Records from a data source
##############################

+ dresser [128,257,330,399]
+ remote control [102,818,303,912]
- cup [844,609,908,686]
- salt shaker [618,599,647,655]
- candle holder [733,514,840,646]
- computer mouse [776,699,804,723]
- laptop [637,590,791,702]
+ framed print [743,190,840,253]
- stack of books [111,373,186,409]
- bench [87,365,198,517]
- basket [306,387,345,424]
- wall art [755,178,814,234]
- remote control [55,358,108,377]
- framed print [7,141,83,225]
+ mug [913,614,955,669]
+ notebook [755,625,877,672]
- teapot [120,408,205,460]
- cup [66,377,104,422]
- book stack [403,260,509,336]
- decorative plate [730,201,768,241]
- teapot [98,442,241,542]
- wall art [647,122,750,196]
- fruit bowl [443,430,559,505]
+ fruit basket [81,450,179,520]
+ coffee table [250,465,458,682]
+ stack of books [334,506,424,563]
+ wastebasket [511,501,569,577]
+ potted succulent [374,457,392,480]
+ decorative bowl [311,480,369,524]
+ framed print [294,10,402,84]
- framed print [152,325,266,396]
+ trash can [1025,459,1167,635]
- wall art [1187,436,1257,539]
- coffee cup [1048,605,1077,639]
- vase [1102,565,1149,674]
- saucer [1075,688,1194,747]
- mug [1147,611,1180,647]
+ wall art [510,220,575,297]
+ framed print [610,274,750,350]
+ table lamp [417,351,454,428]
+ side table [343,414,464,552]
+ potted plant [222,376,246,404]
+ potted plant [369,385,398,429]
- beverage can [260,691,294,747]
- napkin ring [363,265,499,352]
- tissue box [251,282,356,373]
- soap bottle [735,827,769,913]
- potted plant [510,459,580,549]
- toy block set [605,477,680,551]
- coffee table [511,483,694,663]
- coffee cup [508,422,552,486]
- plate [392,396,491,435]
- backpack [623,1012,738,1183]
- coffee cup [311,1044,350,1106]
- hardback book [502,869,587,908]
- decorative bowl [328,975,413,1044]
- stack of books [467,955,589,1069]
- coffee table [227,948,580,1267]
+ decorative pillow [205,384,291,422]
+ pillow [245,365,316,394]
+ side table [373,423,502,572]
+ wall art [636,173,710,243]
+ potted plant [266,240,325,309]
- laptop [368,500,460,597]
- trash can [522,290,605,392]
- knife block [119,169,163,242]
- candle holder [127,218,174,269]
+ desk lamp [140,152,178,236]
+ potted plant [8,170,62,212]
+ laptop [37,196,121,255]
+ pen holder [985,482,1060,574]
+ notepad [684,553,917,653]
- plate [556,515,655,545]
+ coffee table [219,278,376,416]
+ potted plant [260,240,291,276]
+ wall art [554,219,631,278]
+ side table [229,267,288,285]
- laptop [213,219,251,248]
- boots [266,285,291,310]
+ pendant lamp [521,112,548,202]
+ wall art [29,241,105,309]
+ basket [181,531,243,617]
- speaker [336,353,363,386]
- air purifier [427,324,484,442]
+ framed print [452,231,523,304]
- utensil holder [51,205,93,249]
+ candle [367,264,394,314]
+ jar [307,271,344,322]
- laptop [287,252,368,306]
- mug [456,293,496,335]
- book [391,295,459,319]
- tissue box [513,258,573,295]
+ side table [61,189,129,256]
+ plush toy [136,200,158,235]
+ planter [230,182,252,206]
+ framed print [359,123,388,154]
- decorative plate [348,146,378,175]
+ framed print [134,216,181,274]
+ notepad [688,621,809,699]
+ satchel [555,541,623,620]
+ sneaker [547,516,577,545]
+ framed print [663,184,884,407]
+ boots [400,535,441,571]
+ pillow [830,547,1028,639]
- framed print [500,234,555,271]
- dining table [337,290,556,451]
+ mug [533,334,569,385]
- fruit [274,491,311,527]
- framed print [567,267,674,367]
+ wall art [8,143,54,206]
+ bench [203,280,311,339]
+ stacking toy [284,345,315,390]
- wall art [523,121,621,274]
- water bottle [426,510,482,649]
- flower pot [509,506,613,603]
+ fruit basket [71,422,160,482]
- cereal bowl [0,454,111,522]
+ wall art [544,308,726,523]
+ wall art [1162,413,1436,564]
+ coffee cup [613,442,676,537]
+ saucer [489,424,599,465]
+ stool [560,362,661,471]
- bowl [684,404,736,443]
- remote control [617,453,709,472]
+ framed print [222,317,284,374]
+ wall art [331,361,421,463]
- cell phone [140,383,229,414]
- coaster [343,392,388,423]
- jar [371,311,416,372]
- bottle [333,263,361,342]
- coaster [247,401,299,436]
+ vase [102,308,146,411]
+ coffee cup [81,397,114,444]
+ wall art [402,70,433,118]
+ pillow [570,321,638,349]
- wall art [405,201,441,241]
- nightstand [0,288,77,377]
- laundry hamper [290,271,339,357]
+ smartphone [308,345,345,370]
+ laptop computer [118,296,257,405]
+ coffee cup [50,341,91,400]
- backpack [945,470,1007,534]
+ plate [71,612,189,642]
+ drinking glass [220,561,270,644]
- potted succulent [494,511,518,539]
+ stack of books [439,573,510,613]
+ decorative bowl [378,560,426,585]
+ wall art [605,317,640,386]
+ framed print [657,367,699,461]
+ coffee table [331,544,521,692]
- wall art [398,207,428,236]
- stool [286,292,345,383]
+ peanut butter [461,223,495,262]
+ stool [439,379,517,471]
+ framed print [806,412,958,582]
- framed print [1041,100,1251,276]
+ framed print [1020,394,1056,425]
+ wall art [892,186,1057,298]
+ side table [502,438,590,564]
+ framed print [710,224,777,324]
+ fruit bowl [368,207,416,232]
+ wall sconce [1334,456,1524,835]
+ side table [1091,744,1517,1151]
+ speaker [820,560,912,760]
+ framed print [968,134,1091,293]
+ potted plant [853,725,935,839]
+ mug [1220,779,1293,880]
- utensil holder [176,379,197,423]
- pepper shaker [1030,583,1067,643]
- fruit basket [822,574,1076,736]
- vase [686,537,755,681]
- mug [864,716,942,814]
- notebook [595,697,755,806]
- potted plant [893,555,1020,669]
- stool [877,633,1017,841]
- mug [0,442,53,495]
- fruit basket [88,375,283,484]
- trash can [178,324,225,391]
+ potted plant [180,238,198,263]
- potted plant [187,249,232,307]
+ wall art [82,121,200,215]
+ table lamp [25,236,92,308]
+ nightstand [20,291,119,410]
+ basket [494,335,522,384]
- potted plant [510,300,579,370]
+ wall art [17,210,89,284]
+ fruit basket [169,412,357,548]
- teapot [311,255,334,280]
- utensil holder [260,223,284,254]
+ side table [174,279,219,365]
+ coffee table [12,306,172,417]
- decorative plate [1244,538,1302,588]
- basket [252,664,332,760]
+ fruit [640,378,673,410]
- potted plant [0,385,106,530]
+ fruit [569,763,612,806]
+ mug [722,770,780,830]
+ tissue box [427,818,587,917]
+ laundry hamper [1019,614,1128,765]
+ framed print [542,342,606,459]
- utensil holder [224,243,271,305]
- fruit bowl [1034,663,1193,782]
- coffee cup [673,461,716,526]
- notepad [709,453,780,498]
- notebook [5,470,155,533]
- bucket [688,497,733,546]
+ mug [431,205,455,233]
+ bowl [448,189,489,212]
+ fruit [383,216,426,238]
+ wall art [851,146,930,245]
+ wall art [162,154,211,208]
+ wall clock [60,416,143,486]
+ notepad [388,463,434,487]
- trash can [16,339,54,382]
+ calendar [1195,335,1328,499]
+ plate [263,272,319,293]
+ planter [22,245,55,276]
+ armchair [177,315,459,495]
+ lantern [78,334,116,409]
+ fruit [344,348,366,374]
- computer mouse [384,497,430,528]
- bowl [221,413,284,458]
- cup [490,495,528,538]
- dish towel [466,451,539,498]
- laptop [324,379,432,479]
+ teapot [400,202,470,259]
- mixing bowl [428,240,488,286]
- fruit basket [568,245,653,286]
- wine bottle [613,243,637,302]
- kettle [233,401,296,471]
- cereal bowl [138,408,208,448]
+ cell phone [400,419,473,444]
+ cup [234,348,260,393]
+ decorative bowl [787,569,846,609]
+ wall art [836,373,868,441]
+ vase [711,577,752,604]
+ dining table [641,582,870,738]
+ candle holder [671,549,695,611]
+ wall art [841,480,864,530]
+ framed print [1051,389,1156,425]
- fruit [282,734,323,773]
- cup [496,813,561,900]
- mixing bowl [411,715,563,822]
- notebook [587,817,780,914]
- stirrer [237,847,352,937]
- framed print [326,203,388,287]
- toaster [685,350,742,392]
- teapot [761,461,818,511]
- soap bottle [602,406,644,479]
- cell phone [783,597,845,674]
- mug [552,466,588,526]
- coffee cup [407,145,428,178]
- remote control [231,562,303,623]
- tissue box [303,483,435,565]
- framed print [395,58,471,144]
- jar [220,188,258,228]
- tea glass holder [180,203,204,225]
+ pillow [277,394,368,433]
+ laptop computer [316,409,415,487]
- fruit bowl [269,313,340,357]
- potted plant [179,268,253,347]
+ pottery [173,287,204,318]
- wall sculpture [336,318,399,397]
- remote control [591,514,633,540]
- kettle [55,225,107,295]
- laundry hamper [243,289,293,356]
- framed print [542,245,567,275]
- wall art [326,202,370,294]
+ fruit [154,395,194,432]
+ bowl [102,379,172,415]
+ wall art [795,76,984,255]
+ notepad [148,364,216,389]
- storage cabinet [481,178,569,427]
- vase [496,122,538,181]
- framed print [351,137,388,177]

##############################

Would you filter the records and copy each line that contains the word "remote"?

== EXPECTED OUTPUT ==
+ remote control [102,818,303,912]
- remote control [55,358,108,377]
- remote control [617,453,709,472]
- remote control [231,562,303,623]
- remote control [591,514,633,540]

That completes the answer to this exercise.